WHAT YOU SHOULD DO – Go line by line through the data below and count those with the string "KiCad". Give the number only.

Source data:
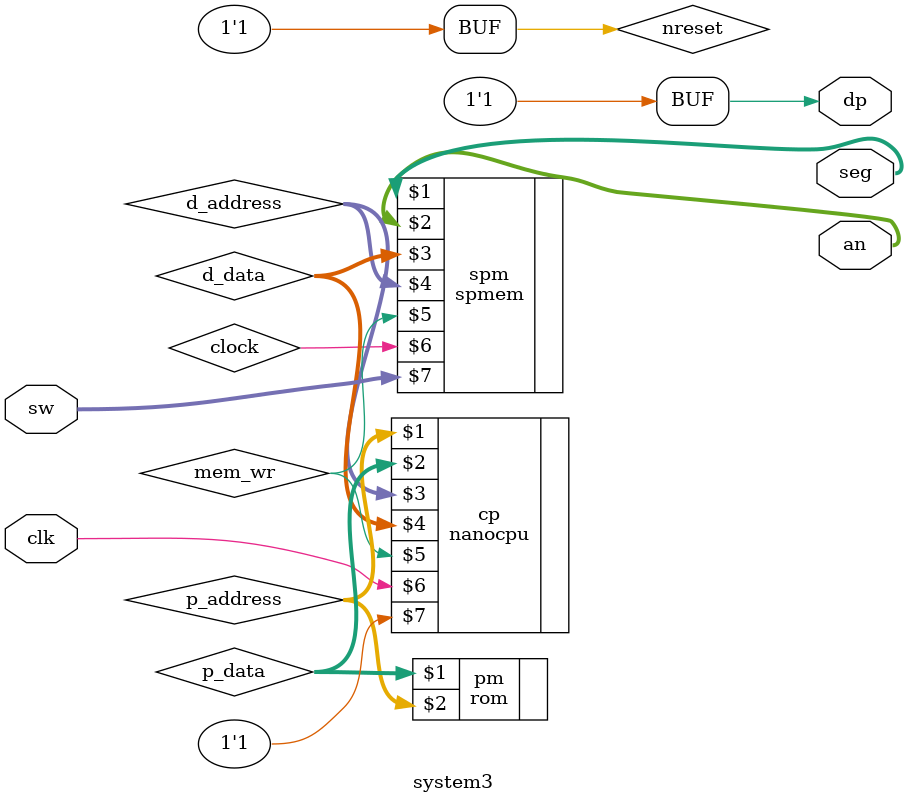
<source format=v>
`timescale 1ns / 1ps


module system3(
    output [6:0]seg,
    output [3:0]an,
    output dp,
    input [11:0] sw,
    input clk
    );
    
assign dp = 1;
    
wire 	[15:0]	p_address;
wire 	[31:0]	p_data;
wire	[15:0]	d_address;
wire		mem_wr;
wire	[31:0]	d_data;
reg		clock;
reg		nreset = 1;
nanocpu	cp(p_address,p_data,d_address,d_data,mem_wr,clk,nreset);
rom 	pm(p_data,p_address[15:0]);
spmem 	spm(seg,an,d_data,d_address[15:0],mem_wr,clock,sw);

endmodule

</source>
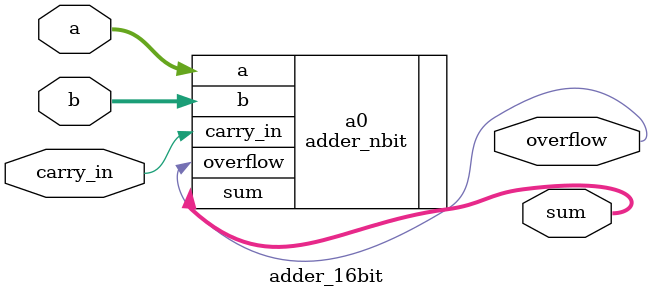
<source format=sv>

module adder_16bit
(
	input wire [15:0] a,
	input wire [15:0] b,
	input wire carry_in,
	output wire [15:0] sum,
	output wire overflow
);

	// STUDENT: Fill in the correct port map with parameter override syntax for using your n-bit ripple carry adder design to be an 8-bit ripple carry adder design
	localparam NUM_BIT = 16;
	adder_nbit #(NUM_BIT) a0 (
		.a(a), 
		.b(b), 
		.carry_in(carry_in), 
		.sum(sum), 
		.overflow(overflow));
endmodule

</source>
==
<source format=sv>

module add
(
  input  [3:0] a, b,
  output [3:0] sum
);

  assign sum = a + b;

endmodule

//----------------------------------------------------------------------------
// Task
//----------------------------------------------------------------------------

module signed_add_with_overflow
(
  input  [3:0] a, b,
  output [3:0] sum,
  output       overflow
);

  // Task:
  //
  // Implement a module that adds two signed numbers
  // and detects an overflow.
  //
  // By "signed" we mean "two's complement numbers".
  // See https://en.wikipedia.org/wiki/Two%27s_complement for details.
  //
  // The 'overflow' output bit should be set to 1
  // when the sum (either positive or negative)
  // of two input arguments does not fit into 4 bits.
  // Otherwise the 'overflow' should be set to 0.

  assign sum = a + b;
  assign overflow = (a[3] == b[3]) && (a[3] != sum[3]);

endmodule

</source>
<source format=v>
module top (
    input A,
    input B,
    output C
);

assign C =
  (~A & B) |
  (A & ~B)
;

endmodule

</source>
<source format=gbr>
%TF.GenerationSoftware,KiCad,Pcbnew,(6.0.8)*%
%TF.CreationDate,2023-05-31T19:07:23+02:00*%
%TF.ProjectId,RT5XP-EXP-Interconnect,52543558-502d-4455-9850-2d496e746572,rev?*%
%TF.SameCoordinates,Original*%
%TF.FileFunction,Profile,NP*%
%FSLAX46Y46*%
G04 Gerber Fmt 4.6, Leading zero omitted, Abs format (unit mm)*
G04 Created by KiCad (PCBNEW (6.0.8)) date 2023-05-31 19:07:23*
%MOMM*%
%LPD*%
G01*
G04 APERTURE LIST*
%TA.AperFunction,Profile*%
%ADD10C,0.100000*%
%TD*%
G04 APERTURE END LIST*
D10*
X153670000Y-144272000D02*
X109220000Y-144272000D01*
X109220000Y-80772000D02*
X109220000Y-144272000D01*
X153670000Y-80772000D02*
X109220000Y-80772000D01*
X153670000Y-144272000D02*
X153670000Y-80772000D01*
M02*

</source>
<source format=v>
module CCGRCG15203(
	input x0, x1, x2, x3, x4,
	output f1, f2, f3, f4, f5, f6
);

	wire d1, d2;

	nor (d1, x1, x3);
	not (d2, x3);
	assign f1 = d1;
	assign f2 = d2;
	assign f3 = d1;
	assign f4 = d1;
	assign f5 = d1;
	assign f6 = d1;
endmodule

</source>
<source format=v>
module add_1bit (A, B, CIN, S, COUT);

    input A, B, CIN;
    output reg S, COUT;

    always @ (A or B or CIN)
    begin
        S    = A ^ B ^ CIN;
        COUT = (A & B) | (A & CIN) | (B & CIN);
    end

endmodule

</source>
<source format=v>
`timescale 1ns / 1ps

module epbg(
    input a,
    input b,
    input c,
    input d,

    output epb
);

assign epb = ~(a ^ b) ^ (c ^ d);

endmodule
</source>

OUTPUT – 2